## WORK ITEM
Reproduce the records below; each should match the original exactly.

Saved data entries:
Content starts

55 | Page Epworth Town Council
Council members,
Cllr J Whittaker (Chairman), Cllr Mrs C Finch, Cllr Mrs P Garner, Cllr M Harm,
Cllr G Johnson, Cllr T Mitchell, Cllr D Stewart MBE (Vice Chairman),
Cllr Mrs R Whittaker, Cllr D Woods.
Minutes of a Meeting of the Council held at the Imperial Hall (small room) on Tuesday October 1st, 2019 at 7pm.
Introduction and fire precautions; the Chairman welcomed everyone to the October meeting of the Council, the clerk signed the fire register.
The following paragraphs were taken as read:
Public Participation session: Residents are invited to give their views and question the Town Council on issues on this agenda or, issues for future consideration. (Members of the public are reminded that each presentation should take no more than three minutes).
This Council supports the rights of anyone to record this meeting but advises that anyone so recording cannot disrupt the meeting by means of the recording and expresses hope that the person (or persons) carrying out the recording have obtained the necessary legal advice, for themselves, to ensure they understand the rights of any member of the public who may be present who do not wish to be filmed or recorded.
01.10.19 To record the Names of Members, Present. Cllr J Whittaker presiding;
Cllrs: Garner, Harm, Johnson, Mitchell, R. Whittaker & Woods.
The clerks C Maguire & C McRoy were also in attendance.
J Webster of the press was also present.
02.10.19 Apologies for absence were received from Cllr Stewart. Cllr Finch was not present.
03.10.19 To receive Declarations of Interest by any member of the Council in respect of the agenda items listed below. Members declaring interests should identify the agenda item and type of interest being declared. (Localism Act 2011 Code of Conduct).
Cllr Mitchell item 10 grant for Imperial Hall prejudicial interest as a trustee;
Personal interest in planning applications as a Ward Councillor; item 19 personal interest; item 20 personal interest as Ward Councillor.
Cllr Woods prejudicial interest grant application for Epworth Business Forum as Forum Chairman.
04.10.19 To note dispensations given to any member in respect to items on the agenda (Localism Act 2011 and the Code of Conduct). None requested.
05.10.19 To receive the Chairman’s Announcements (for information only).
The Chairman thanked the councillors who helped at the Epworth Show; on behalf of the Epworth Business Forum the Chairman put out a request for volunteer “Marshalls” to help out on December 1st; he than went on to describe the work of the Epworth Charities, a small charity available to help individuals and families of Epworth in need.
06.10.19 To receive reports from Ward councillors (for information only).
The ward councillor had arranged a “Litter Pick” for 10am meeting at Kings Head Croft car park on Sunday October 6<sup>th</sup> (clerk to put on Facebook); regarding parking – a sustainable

Content ends

## ANSWER TO THIS PROBLEM
55 | Page Epworth Town Council
Council members,
Cllr J Whittaker (Chairman), Cllr Mrs C Finch, Cllr Mrs P Garner, Cllr M Harm,
Cllr G Johnson, Cllr T Mitchell, Cllr D Stewart MBE (Vice Chairman),
Cllr Mrs R Whittaker, Cllr D Woods.
Minutes of a Meeting of the Council held at the Imperial Hall (small room) on Tuesday October 1st, 2019 at 7pm.
Introduction and fire precautions; the Chairman welcomed everyone to the October meeting of the Council, the clerk signed the fire register.
The following paragraphs were taken as read:
Public Participation session: Residents are invited to give their views and question the Town Council on issues on this agenda or, issues for future consideration. (Members of the public are reminded that each presentation should take no more than three minutes).
This Council supports the rights of anyone to record this meeting but advises that anyone so recording cannot disrupt the meeting by means of the recording and expresses hope that the person (or persons) carrying out the recording have obtained the necessary legal advice, for themselves, to ensure they understand the rights of any member of the public who may be present who do not wish to be filmed or recorded.
01.10.19 To record the Names of Members, Present. Cllr J Whittaker presiding;
Cllrs: Garner, Harm, Johnson, Mitchell, R. Whittaker & Woods.
The clerks C Maguire & C McRoy were also in attendance.
J Webster of the press was also present.
02.10.19 Apologies for absence were received from Cllr Stewart. Cllr Finch was not present.
03.10.19 To receive Declarations of Interest by any member of the Council in respect of the agenda items listed below. Members declaring interests should identify the agenda item and type of interest being declared. (Localism Act 2011 Code of Conduct).
Cllr Mitchell item 10 grant for Imperial Hall prejudicial interest as a trustee;
Personal interest in planning applications as a Ward Councillor; item 19 personal interest; item 20 personal interest as Ward Councillor.
Cllr Woods prejudicial interest grant application for Epworth Business Forum as Forum Chairman.
04.10.19 To note dispensations given to any member in respect to items on the agenda (Localism Act 2011 and the Code of Conduct). None requested.
05.10.19 To receive the Chairman’s Announcements (for information only).
The Chairman thanked the councillors who helped at the Epworth Show; on behalf of the Epworth Business Forum the Chairman put out a request for volunteer “Marshalls” to help out on December 1st; he than went on to describe the work of the Epworth Charities, a small charity available to help individuals and families of Epworth in need.
06.10.19 To receive reports from Ward councillors (for information only).
The ward councillor had arranged a “Litter Pick” for 10am meeting at Kings Head Croft car park on Sunday October 6<sup>th</sup> (clerk to put on Facebook); regarding parking – a sustainable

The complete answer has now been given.